Nuhiu orta alanda aldığı topla Beşiktaş kalesine doğru ilerlerken karşısında İbrahim Toraman vardı ve biraz sonra ver kaç yapacağı Diego da Sivok’un kontrolündeydi. Nuhiu topu Diego’ya ilettiğindeyse bu sefer her iki Eskişehirsporlu oyuncuyu iki Beşiktaşlı kontrol altına almıştı. Pozisyon itibarıyla Diego’nun topu arkadaşına göndermesi çok zordu. Fantastik bir hareket yapması ve rakibi aldatması gerekiyordu.
Ve Diego o hareketi yaptı, bir topuk pası çıkardı Nuhiu’ya. O pas çıktığında Beşiktaşlılar beş kişiydi. Ama nasıl olduysa o kalabalıktan top geçti ve Eskişehirsporlu oyuncu kaleci Mcgregor ile karşı karşıya kaldı ve gol oldu.
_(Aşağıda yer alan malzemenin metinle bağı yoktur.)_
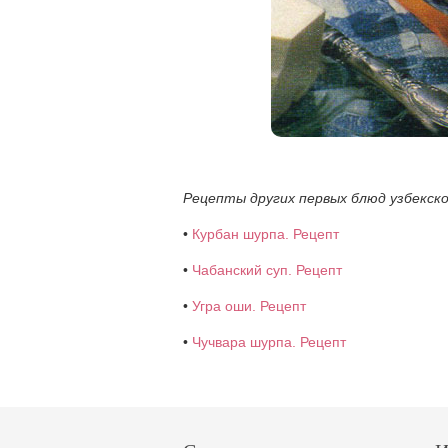
Рецепты других первых блюд узбекско
•
Курбан шурпа. Рецепт
•
Чабанский суп. Рецепт
•
Угра оши. Рецепт
•
Чучвара шурпа. Рецепт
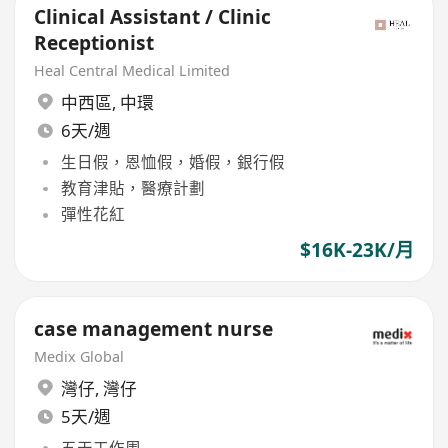
Clinical Assistant / Clinic
Receptionist
Heal Central Medical Limited
中西區
,
中環
6天/週
生日假，恩恤假，婚假，銀行假
教育津貼，醫療計劃
彈性花紅
$16K-23K/月
case management nurse
Medix Global
灣仔
,
灣仔
5天/週
五天工作周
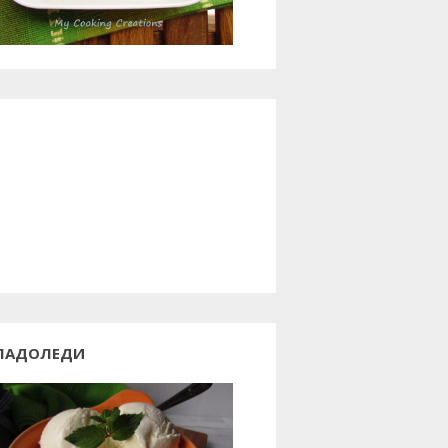
ЛАДОЛЕДИ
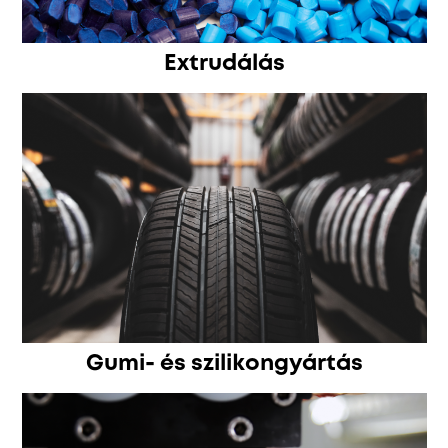
Extrudálás
Gumi- és szilikongyártás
Bu pas arasında Hilbert’in yerde kalması golü Beşiktaş için bir kader durumuna getirdi.
Beşiktaş’ın birinci golünde de Holosko Servet’le bire bir kalmıştı. Ancak Servet o kadar ağır ki, rakibin yön değiştirmesine ataleti karşılık vermeyince Holosko bir anda kaleci ile karşı karşıya kalıverdi, gol oldu.
Beşiktaş ligin en rahat gol atan takımı durumunda; öylesine kolay pozisyona giriyor ki sonucu değiştirmek artık gol becerisine kalıyor.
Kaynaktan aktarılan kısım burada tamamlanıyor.